昔々のベリカード発掘(1) ベトナムの声

先日、重い腰を上げて部屋にたまった不要物の整理をしていたら、こんなものを発見!
中南米のラジオ局のベリカード
中南米のラジオ局のベリカード posted by (C)よしむら
私と同年代の方ならおわかりだろう。「ベリカード」である。1970年代後半から1980年代初頭にかけて、中高生を中心に爆発的なブームとなったものの一つにBCL (Broadcasting Listener、海外などの放送を聴くこと) があった。放送を聞くことそのものに加え、放送局に「受信報告書」を送るとベリカード (Verification card、受信確認証) というものが送られてきて、それを集めるのが楽しかったのだ。ご多分に漏れず私もBCLにハマりまくった。上の写真は私がもらったものの中でもかなり聴くのが難しかった部類の、中南米の放送局のカードである。
さて、せっかく見つけたこのベリカード、どうせならブログで少しずつ紹介してみようかと思う。
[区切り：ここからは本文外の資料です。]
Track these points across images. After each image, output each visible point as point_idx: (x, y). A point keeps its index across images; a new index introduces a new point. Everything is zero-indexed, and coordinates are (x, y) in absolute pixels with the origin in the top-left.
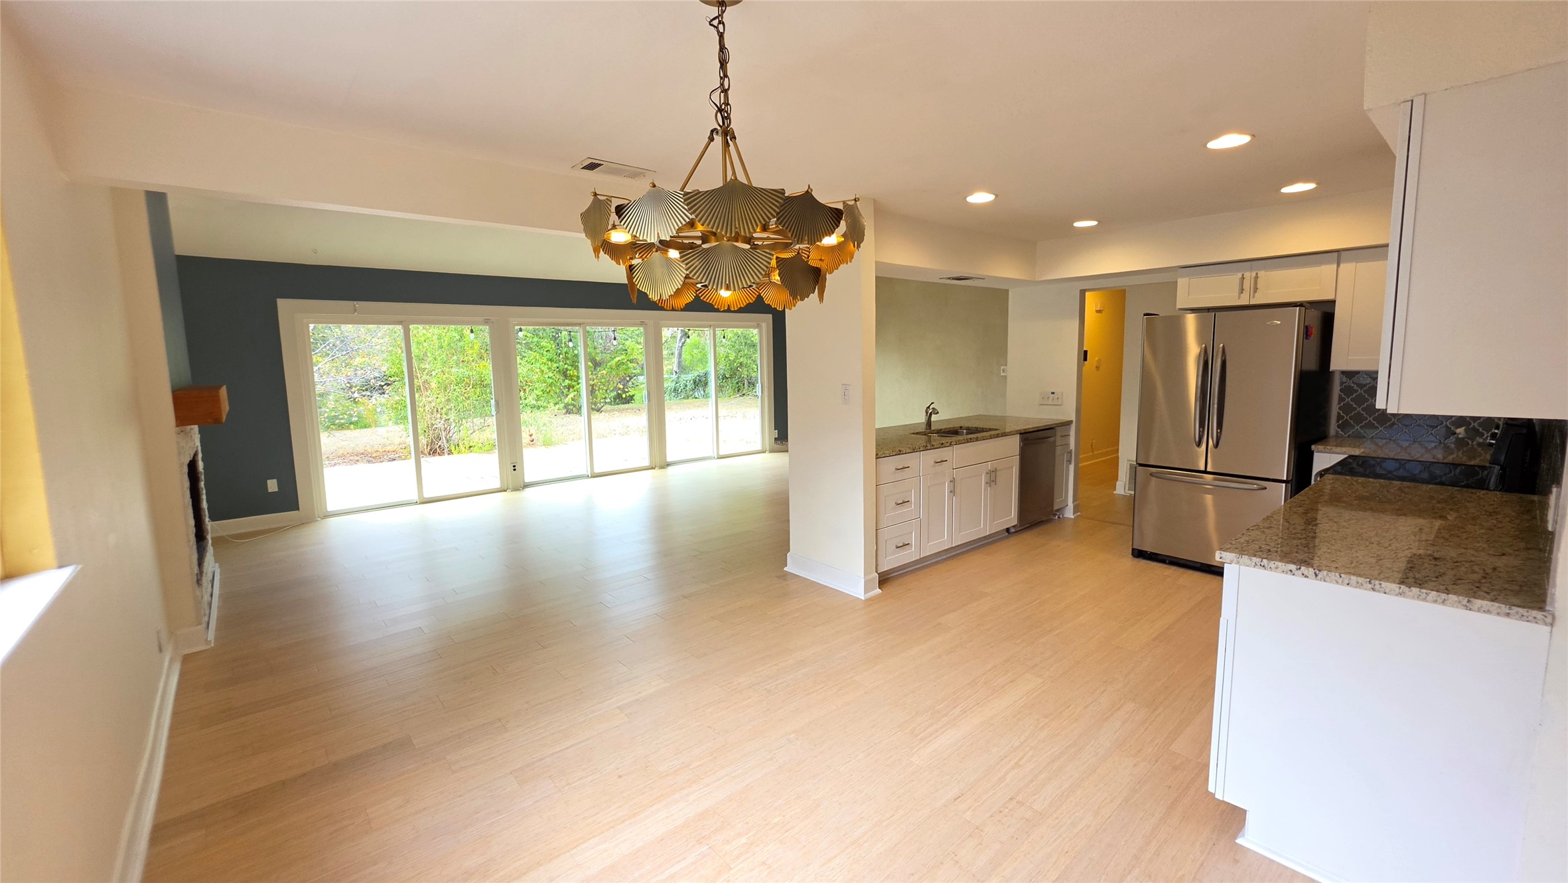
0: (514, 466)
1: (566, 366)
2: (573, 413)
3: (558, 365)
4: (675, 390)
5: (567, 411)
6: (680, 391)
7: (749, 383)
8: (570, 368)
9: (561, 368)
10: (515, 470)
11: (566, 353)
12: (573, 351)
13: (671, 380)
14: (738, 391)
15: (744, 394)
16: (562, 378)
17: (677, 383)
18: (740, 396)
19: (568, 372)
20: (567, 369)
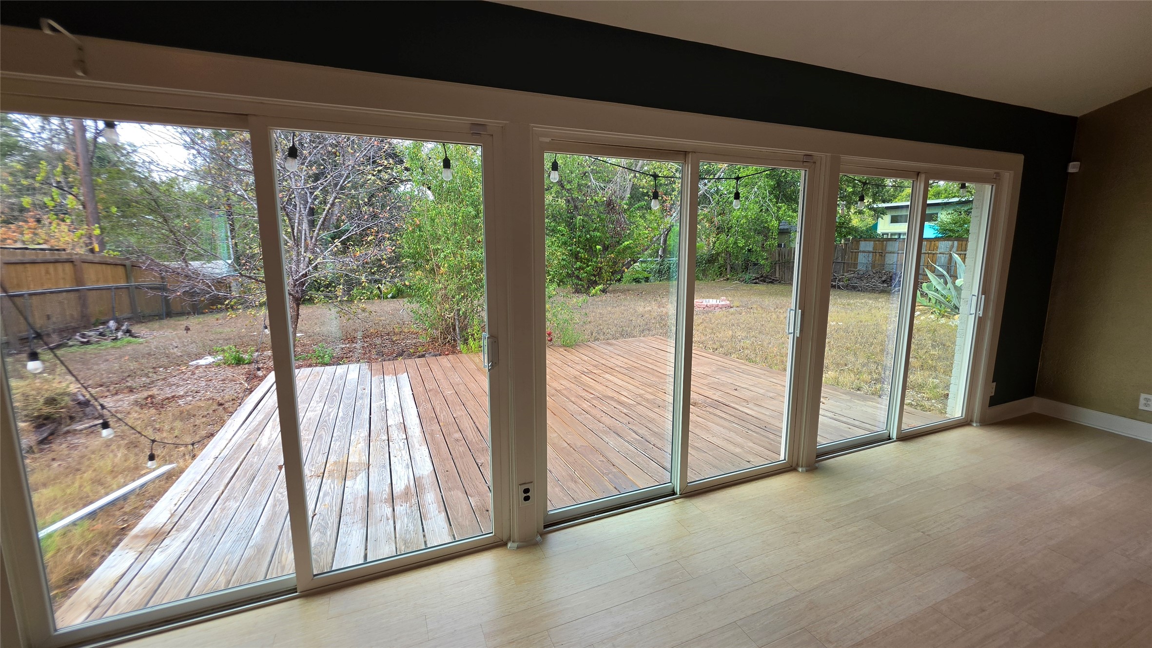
0: (527, 491)
1: (578, 249)
2: (581, 292)
3: (571, 248)
4: (659, 271)
5: (576, 291)
6: (664, 272)
7: (732, 268)
8: (582, 251)
9: (574, 250)
10: (527, 499)
11: (580, 237)
12: (585, 236)
13: (657, 262)
14: (721, 274)
15: (728, 279)
16: (574, 260)
17: (661, 266)
18: (724, 280)
19: (580, 255)
20: (579, 252)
上記の中南米の各局については後日改めて紹介するとして、今回は「ベトナムの声」を取り上げてみたい。
ベトナムの声 ベリレター
ベトナムの声 ベリレター posted by (C)よしむら
受信日時は1975年3月4日7:12~7:35 (日本時間)、周波数は10.040MHz。特に明記はされていないが日本語放送だった。ちなみに当時私は小学5年生だったので、登校前に聴いていたのだろう。
写真のとおり、受信報告を確認した旨だけを伝える極めて地味なベリレター (カードではなくレター形式の受信確認証をこう呼ぶ) である。イラストや写真をあしらったカードが主流だった中で、まあ正直なところあまり眺めて楽しいものでもない。しかし、今回改めてこのレターを見て、歴史の重みを感じてしまったのだ。
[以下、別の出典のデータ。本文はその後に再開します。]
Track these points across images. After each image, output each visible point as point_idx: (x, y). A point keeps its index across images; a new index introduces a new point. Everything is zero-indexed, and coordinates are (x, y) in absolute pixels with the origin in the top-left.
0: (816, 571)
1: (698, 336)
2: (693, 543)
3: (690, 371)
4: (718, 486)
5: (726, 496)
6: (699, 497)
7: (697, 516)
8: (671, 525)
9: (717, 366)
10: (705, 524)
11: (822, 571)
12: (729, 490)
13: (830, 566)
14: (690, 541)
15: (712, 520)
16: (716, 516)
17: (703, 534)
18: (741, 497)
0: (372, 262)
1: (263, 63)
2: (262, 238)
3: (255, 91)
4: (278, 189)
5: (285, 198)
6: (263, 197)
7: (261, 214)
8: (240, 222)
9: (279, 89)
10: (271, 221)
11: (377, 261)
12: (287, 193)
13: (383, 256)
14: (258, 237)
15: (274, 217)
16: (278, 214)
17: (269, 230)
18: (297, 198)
というのも、ベトナム戦争が終結したのは1975年4月30日 (サイゴン陥落の日)。つまり、私が聴いたタイミングはベトナム戦争の最終局面だった、ということになる。Wikipediaによれば米軍が撤退した後の南ベトナムに対して北ベトナムが全面攻撃を開始したのが1975年3月10日。このベリレターに記された日付はその1週間前という、緊迫したタイミングだったのだ。
それで思い出したのだが、同年4月30日もしくは5月1日 (おそらく後者) の放送も聴いた覚えがある。爆竹の音が流れ、高揚したアナウンサーがサイゴン陥落を伝えていた。子供ながらも何か歴史が変わった瞬間だと思ったものであった。そんなこともあり、地味なベリレターにもかかわらず、なかなか印象深いのがこの1枚なのである。
あれから39年、ベトナムは大きな発展を遂げ、日本とも経済的な結びつきは強まっている。出張や観光で現地に行ったことがある方も少なくないだろう。フォーやバインミーなどの食べ物も日本で親しまれるようになり、当時に比べるとベトナムはずっと身近な国になっている。
調べてみたところ、現在もベトナムの声は日本語放送を行っていて、短波ラジオに加えてインターネットでストリーミングやオンデマンドでも聴くことができる。ストリーミングで久しぶりに聞いてみたところ、ベトナムのポップスなども紹介されてなかなか楽しい。ベトナムに興味のある方、ベトナムに関する情報が必要な方は、一度聴いてみていただきたい。